■ Page extract ■

Determining rank, mode, and median

Ranking the records in your dataset, getting the mode of a dataset, and getting the median of a dataset are all tasks a data analyst will need to perform from time to time. Unfortunately, Access doesn't provide built-in functionality to perform these tasks easily. This means you'll have to come up with a way to carry out these descriptive statistics. In this section, you'll learn some of the techniques you can use to determine rank, mode, and median.

Ranking the records in your dataset

You'll undoubtedly encounter scenarios in which you'll have to rank the records in your dataset based on a specific metric such as revenue. Not only is a record's rank useful in presenting data, but it's also a key variable when calculating advanced descriptive statistics such as median, percentile, and quartile.

The easiest way to determine a record's ranking within a dataset is by using a correlated subquery. The query shown in Figure 16.5 demonstrates how a rank is created using a subquery.

Screenshot of a table with three columns: Employee_Number, Rank, and Rev. — **Figure 16.5** This query ranks employees by revenue.

Take a moment to examine the subquery that generates the rank:

(SELECT Count(*)FROM RepSummary AS M1 WHERE [Rev]>[RepSummary].[Rev])+1

This correlated subquery returns the total count of records from the M1 table (this is the RepSummary table with an alias of M1), where the Rev field in the M1 table is greater than the Rev field in the RepSummary table. The value returned by the subquery is then increased by one. Why increase the value by one? If you don't, the record with the highest value will return 0 because zero records are greater than the record with the highest value. The result would be that your ranking starts with zero instead of one. Adding one effectively ensures that your ranking starts with one.

Figure 16.6 shows the result.

Image described by caption. — **Figure 16.6** You've created a Rank column for your dataset.

Getting the mode of a dataset

The mode of a dataset is the number that appears the most often in a set of numbers. For instance, the mode for {4, 5, 5, 6, 7, 5, 3, 4} is 5.

Unlike Excel, Access doesn't have a built-in Mode function, so you have to create your own method of determining the mode of a dataset. Although there are various ways to get the mode of a dataset, one of the easiest is to use a query to count the occurrences of a certain data item, and then filter for the highest count. To demonstrate this method, follow these steps:

Build the query shown in Figure 16.7. The results, shown in Figure 16.8, don't seem very helpful, but if you turn this into a top values query, returning only the top record, you would effectively get the mode.

Figure 16.7 This query groups by the Rev field and then counts the occurrences of each number in the Rev field. The query is sorted in descending order by Rev.

Figure 16.8 Almost there. Turn this into a top values query and you'll have your mode.
Select the Query Tools Design tab and click the Property Sheet command. The Property Sheet dialog box for the query appears.
Change the Top Values property to 1, as shown in Figure 16.9. You get one record with the highest count.

Figure 16.9 Set the Top Values property to 1.

As you can see in Figure 16.10, you now have only one Rev figure—the one that occurs the most often. This is your mode.

Image described by surrounding text. — **Figure 16.10** This is your mode.

■ Provided material ■
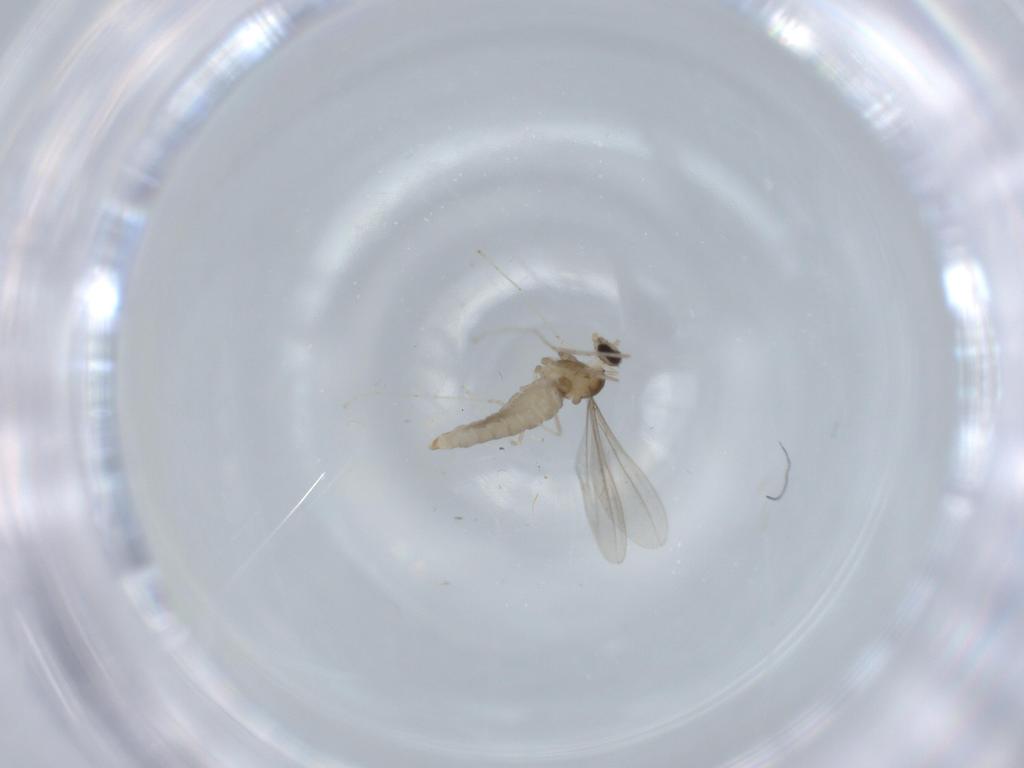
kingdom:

■ Parts of the exercise ■
**1)** Translate into Spanish this sentence from the page on rank, mode, and median: "The mode of a dataset is the number that appears the most often in a set of numbers."
**2)** Answer from the page on rank, mode, and median:
(a) What alias does the ranking subquery give the RepSummary table?
(b) Without adding one, what value would the record with the highest value return?
(c) To what number is the Top Values property set?
**3)** Quote the passage of the page on rank, mode, and median that starts at "(SELECT Count(*)FROM RepSummary" and ends after "starts with one.".

■ Exercise responses ■
**1)** La moda de un conjunto de datos es el número que aparece con más frecuencia en un conjunto de números.

**2)**
(a) M1
(b) 0
(c) 1

**3)**
(SELECT Count(*)FROM RepSummary AS M1 WHERE [Rev]>[RepSummary].[Rev])+1

This correlated subquery returns the total count of records from the M1 table (this is the RepSummary table with an alias of M1), where the Rev field in the M1 table is greater than the Rev field in the RepSummary table. The value returned by the subquery is then increased by one. Why increase the value by one? If you don't, the record with the highest value will return 0 because zero records are greater than the record with the highest value. The result would be that your ranking starts with zero instead of one. Adding one effectively ensures that your ranking starts with one.